Who gets a brain tumor, anyway? What does it all mean? Being recovered enough to look beyond the immediate circumstances means trying to find a way to incorporate this experience in into our regular lives. This turns out to be a little complicated.
Looking back, it feels like we were walking along our regular path and somehow stepped onto a conveyor belt in early September. That belt goes at a speed and to a destination over which we have no control: our job has been to balance ourselves as well as we can while it speeds up, slows down, takes big turns, and heads to its own destination, whatever that might be. We have stayed reasonably balanced throughout our ride, and have worked to improve its quality. Our counting exercise and this blog have helped us immensely, in that respect. They have allowed us to shape our immediate place on the belt, as if we’d put up our own hand-rails, built some comfy seats and painted our section of the belt in pleasing colors. Any way you look at it, though, we’re on this ride until it’s over, and we do not have much say in when that is, or where the final destination might be.
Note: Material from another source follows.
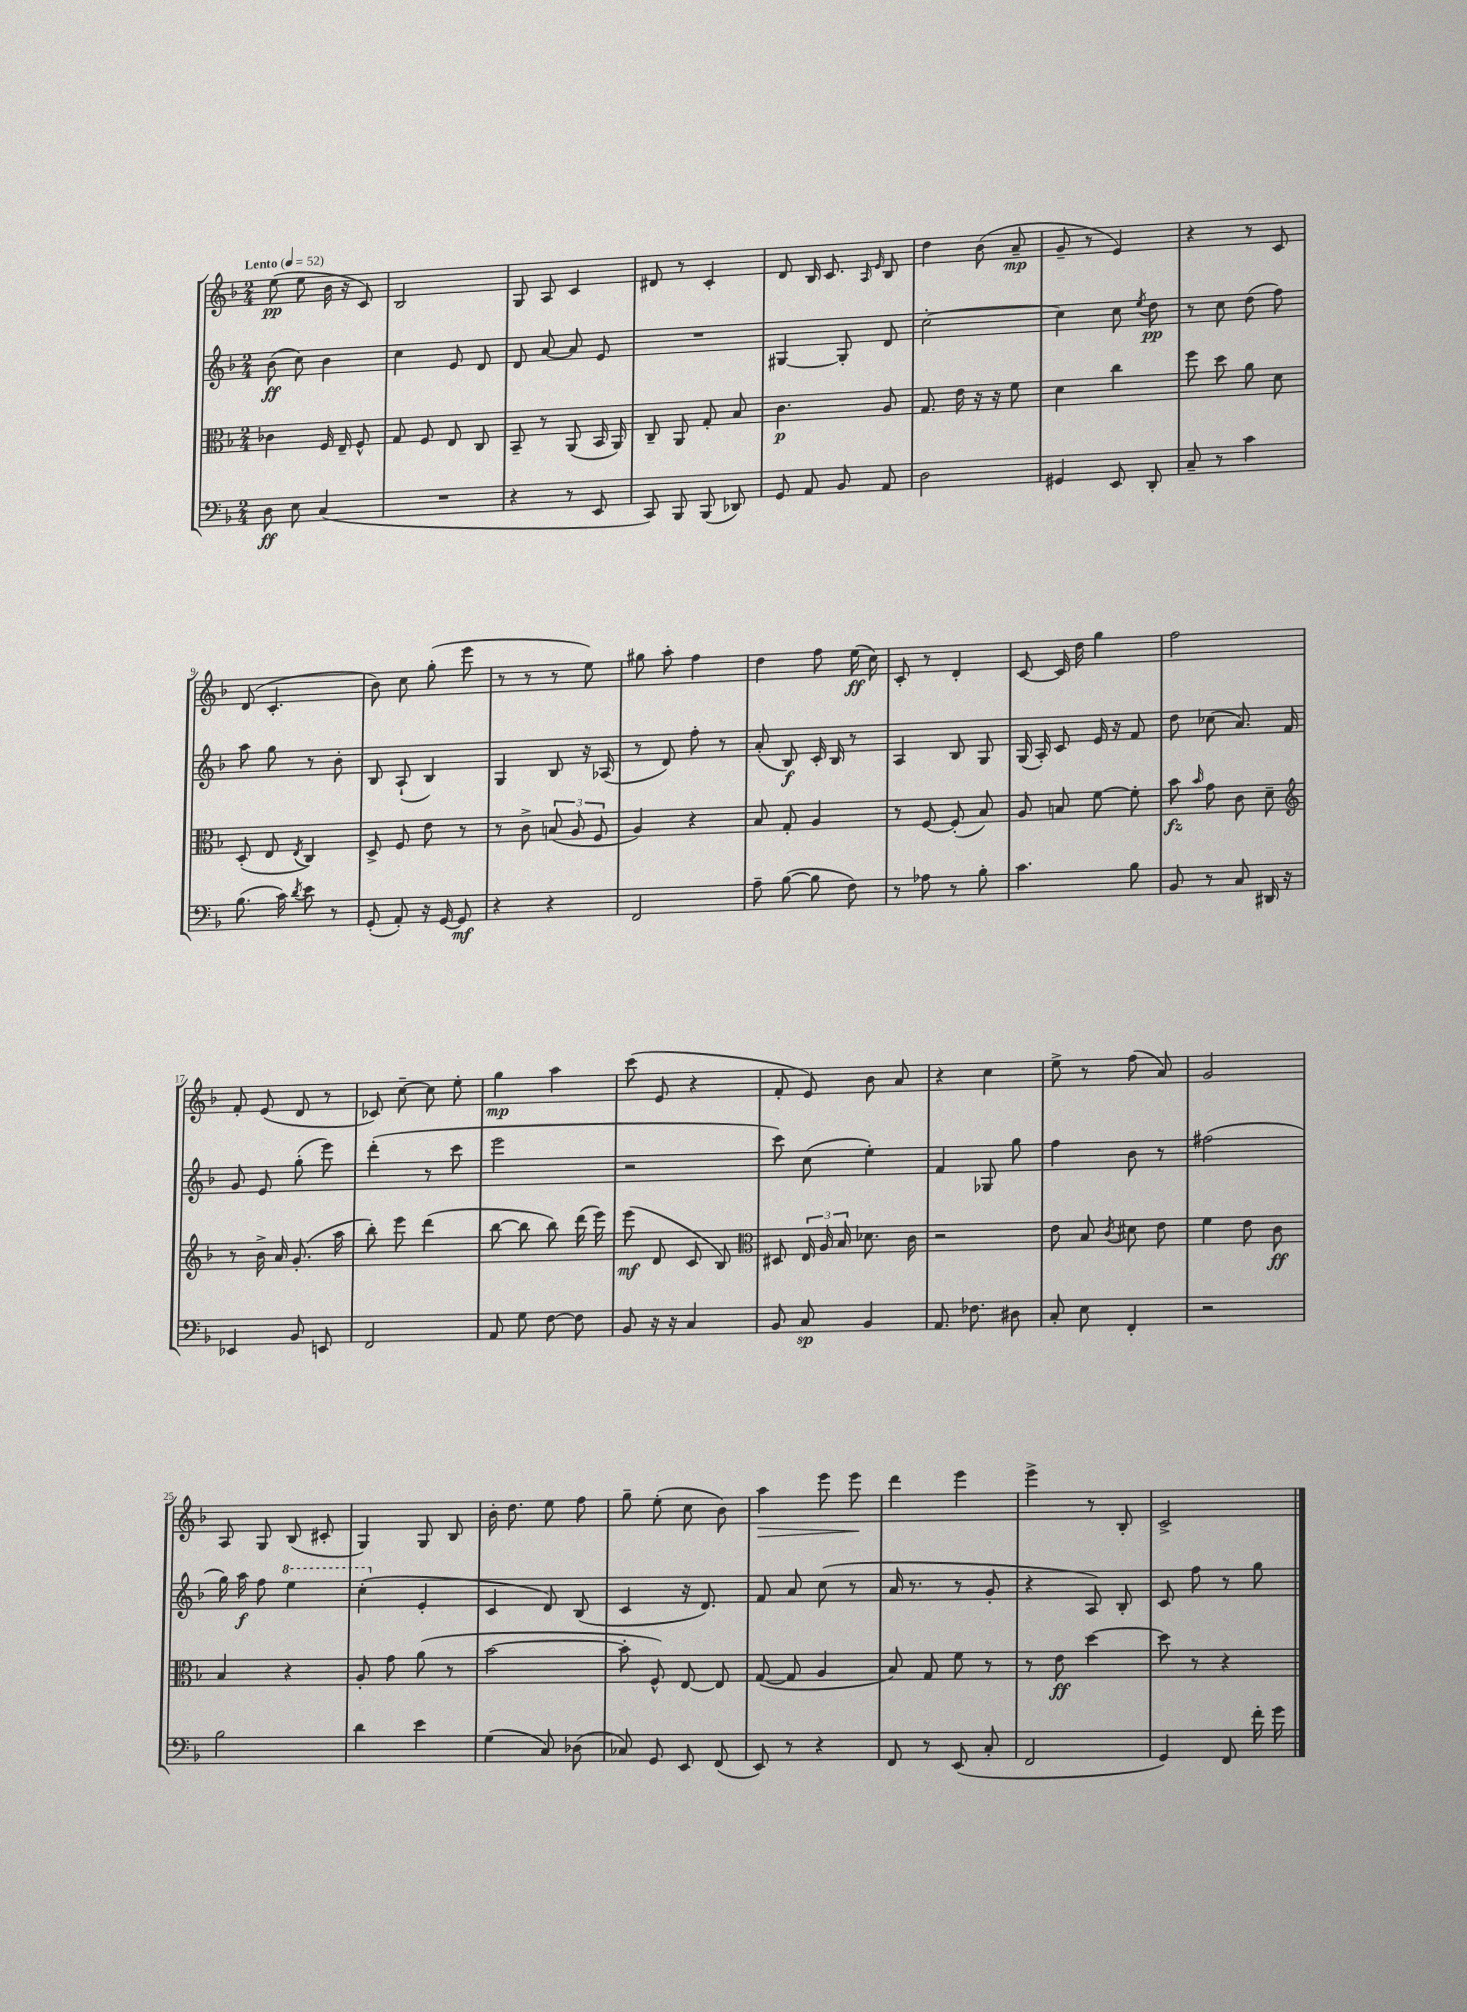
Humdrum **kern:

In talking about where we are, one aspect I’ve been reflecting on is that, once it became clear that there was a tumor that needed to come out, my own focus has been the micro-picture: what is the immediate next step? Michael and I talked originally with the surgeon about his track record and results with this surgery: how many has he done, with what kind of outcomes, including adverse effects, etc? After that, though, once we’d decided on a course of action, that wasn’t a topic I revisited. Was this denial, or something else? Michael, Kearney and Shea, though, talked and worried among themselves, especially about the possibilities for brain damage and stroke. Is it healthy that I simply didn’t focus on something over which I had no control, or was I just in la-la land?
As we proceed along this journey for which there seems to be no itinerary or travel guide, the current locale, as with most places, has both pluses and minuses. Having the energy and health to see more of the world again brings both pleasure and some anxiety about all the things going undone or just left hanging when we started on this conveyor belt. Most of them are still not possible to tackle: the energy is just not there. In some ways, it was easier when there were so many immediate demands on my attention that I just wasn’t aware of them. However, mostly, this is a great opportunity—should I take advantage of it—to be purposeful about how I allocate my time and energy as things move forward. Wish me wisdom and the resolve of the tortoise to stay focused on the long-term goal and to keep moving towards it slowly and methodically. That is the challenge of Part 4 of this adventure.
While thinking about the challenges of the current portion of the journey, we are also even more aware than usual of just how lucky we have been throughout it. So much could have gone wrong that did not and we are so much better off than so many others who land on one of these conveyor belts. We do not want to lose sight of that, nor what we might be able to do for those on worse trips or in worse situations. Nor do we want to forget to celebrate all that is good about where we are and the prospects of the end of the journey. It can feel like a lot to balance, especially if we cannot see the big picture.
A tip for those with healing incisions: we’ve been putting vitamin E, straight out of the capsules poked with a pin, on the incision, as recommended by Richard at my first hair-washing. We think it has helped and this is not something we would have tried without the advice. It’s worth keeping in mind.
Enough of navel-gazing: it’s the week-end, the farmer’s market beckons. May each of you who reads this have a personally-satisfying weekend, whatever that might mean to you. Appreciate someone around you and share your appreciation with that person. Cheers.